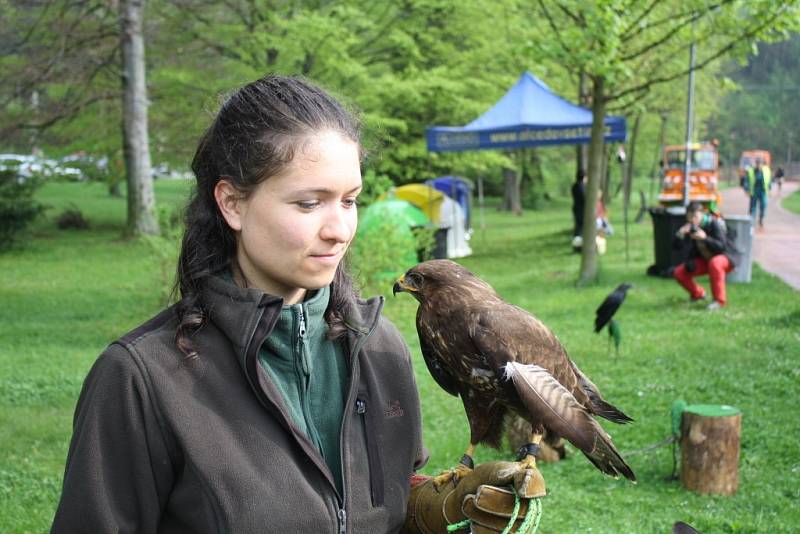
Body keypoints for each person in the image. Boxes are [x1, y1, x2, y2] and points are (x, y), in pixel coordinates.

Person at [51, 75, 538, 533]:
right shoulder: (141, 378)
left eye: (349, 200)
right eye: (309, 203)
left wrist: (437, 507)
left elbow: (369, 509)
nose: (339, 229)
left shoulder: (379, 346)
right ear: (232, 203)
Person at [673, 202, 736, 311]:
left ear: (703, 214)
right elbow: (676, 248)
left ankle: (719, 301)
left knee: (715, 263)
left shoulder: (714, 223)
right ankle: (698, 294)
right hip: (706, 260)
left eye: (696, 217)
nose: (693, 220)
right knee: (679, 272)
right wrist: (680, 234)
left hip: (725, 258)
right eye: (690, 217)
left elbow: (721, 246)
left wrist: (705, 238)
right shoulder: (691, 228)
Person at [745, 158, 771, 228]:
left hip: (763, 191)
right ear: (755, 164)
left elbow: (769, 180)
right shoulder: (751, 171)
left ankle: (761, 219)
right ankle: (751, 220)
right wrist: (746, 189)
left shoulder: (766, 170)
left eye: (760, 163)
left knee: (763, 206)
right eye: (757, 163)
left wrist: (769, 189)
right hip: (754, 191)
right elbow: (747, 180)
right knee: (752, 207)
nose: (758, 165)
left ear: (762, 164)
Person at [570, 169, 586, 250]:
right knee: (580, 227)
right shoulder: (581, 186)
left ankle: (577, 243)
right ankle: (577, 245)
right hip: (581, 209)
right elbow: (584, 198)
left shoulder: (575, 185)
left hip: (576, 208)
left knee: (578, 226)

• • •

- _Try it_: Nothing should appear in the answer except the lines above from the line with "left shoulder: (714, 223)" through the line with "left ankle: (577, 243)", both included, written out exactly.

- _Solution to the problem_:
left shoulder: (714, 223)
right ankle: (698, 294)
right hip: (706, 260)
left eye: (696, 217)
nose: (693, 220)
right knee: (679, 272)
right wrist: (680, 234)
left hip: (725, 258)
right eye: (690, 217)
left elbow: (721, 246)
left wrist: (705, 238)
right shoulder: (691, 228)
Person at [745, 158, 771, 228]:
left hip: (763, 191)
right ear: (755, 164)
left elbow: (769, 180)
right shoulder: (751, 171)
left ankle: (761, 219)
right ankle: (751, 220)
right wrist: (746, 189)
left shoulder: (766, 170)
left eye: (760, 163)
left knee: (763, 206)
right eye: (757, 163)
left wrist: (769, 189)
right hip: (754, 191)
right elbow: (747, 180)
right knee: (752, 207)
nose: (758, 165)
left ear: (762, 164)
Person at [570, 169, 586, 250]:
right knee: (580, 227)
right shoulder: (581, 186)
left ankle: (577, 243)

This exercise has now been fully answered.